%%
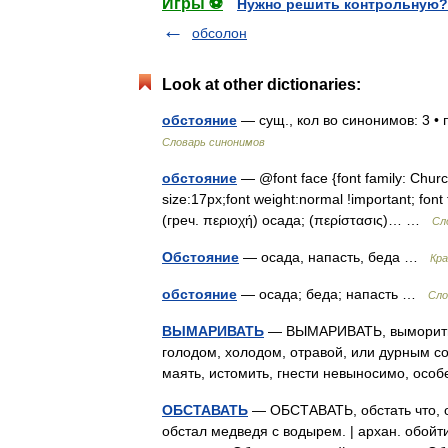
Игры ⚽
Нужно решить контрольную?
обсолон
Look at other dictionaries:
обстояние
— сущ., кол во синонимов: 3 •
Словарь синонимов
обстояние
— @font face {font family: ChurchA
size:17px;font weight:normal !important; fon
(греч. περιοχή) осада; (περίστασις)… …
Сл
Обстояние
— осада, напасть, беда …
Кра
обстояние
— осада; беда; напасть …
Cло
ВЫМАРИВАТЬ
— ВЫМАРИВАТЬ, выморить ко
голодом, холодом, отравой, или дурным сод
маять, истомить, гнести невыносимо, ос
ОБСТАВАТЬ
— ОБСТАВАТЬ, обстать что, об
обстал медведя с водырем. | архан. обойти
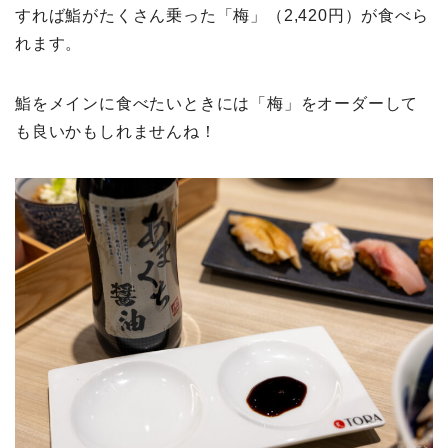
すれば鮨がたくさん乗った「梅」（2,420円）が食べら
れます。
鮨をメインに食べたいときには「梅」をオーダーして
も良いかもしれませんね！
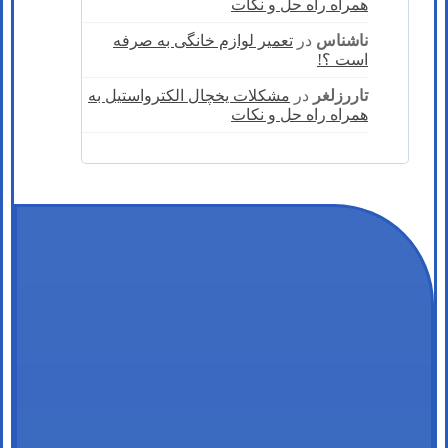
همراه راه حل و نکات
ناشناس
در
تعمیر لوازم خانگی به صرفه
است ؟!
تاررزلغر
در
مشکلات یخچال الکترواستیل به
همراه راه حل و نکات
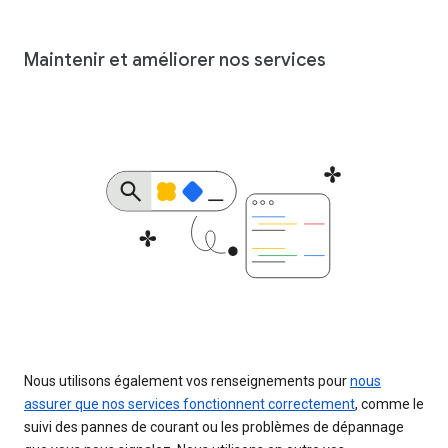
Maintenir et améliorer nos services
Nous utilisons également vos renseignements pour
nous
assurer que nos services fonctionnent correctement
, comme le
suivi des pannes de courant ou les problèmes de dépannage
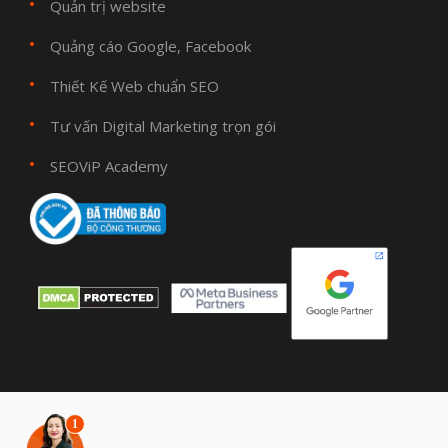
Quản trị website
Quảng cáo Google, Facebook
Thiết Kế Web chuẩn SEO
Tư vấn Digital Marketing trọn gói
SEOViP Academy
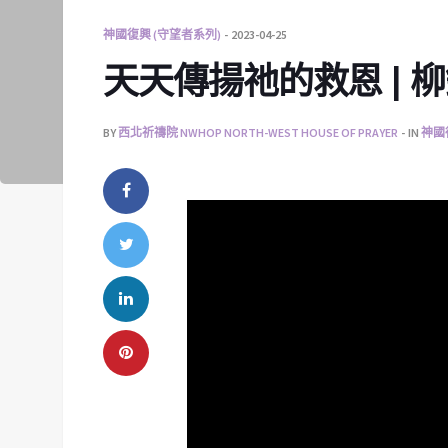
神國復興 (守望者系列)
2023-04-25
天天傳揚祂的救恩 | 
BY
西北祈禱院 NWHOP NORTH-WEST HOUSE OF PRAYER
IN
神國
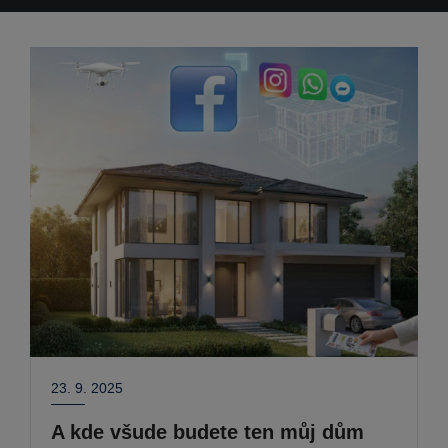
23. 9. 2025
A kde všude budete ten můj dům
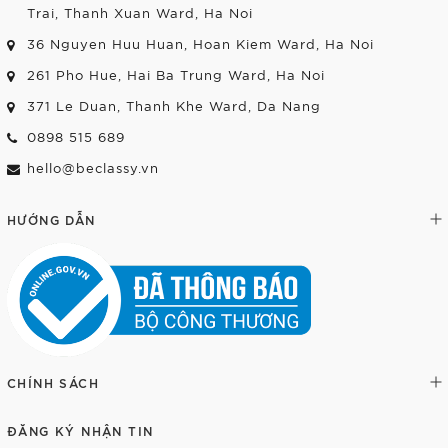
Trai, Thanh Xuan Ward, Ha Noi
36 Nguyen Huu Huan, Hoan Kiem Ward, Ha Noi
261 Pho Hue, Hai Ba Trung Ward, Ha Noi
371 Le Duan, Thanh Khe Ward, Da Nang
0898 515 689
hello@beclassy.vn
HƯỚNG DẪN
CHÍNH SÁCH
ĐĂNG KÝ NHẬN TIN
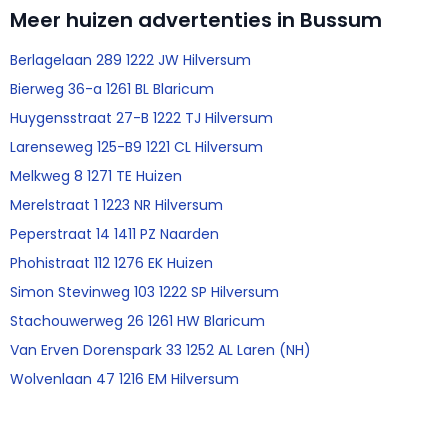
Meer huizen advertenties in Bussum
Berlagelaan 289 1222 JW Hilversum
Bierweg 36-a 1261 BL Blaricum
Huygensstraat 27-B 1222 TJ Hilversum
Larenseweg 125-B9 1221 CL Hilversum
Melkweg 8 1271 TE Huizen
Merelstraat 1 1223 NR Hilversum
Peperstraat 14 1411 PZ Naarden
Phohistraat 112 1276 EK Huizen
Simon Stevinweg 103 1222 SP Hilversum
Stachouwerweg 26 1261 HW Blaricum
Van Erven Dorenspark 33 1252 AL Laren (NH)
Wolvenlaan 47 1216 EM Hilversum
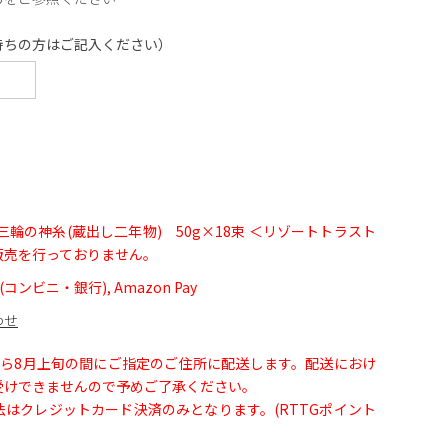
持ちの方はご記入ください）
三輪の神糸(蔵出し二年物) 50g×18束 ＜リゾートトラスト
販売を行っておりません。
コンビニ・銀行), Amazon Pay
わせ
から8月上旬の間にご指定のご住所に配送します。配送におけ
受けできませんので予めご了承ください。
はクレジットカード決済のみとなります。(RTTGポイント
%%
**PROBLEM REQUIREMENTS**
Format every line from the one containing "Meer huizen advertenties in Bussum" through the end of the rows above as a Markdown table with the columns No. and Text, giving each line a running number and omitting blank lines. Leave the pictures out of the table.

**WRITTEN RESPONSE**
| No. | Text |
|---|---|
| 1 | Meer huizen advertenties in Bussum |
| 2 | Berlagelaan 289 1222 JW Hilversum |
| 3 | Bierweg 36-a 1261 BL Blaricum |
| 4 | Huygensstraat 27-B 1222 TJ Hilversum |
| 5 | Larenseweg 125-B9 1221 CL Hilversum |
| 6 | Melkweg 8 1271 TE Huizen |
| 7 | Merelstraat 1 1223 NR Hilversum |
| 8 | Peperstraat 14 1411 PZ Naarden |
| 9 | Phohistraat 112 1276 EK Huizen |
| 10 | Simon Stevinweg 103 1222 SP Hilversum |
| 11 | Stachouwerweg 26 1261 HW Blaricum |
| 12 | Van Erven Dorenspark 33 1252 AL Laren (NH) |
| 13 | Wolvenlaan 47 1216 EM Hilversum |
| 14 | 持ちの方はご記入ください） |
| 15 | 三輪の神糸(蔵出し二年物) 50g×18束 ＜リゾートトラスト |
| 16 | 販売を行っておりません。 |
| 17 | コンビニ・銀行), Amazon Pay |
| 18 | わせ |
| 19 | から8月上旬の間にご指定のご住所に配送します。配送におけ |
| 20 | 受けできませんので予めご了承ください。 |
| 21 | はクレジットカード決済のみとなります。(RTTGポイント |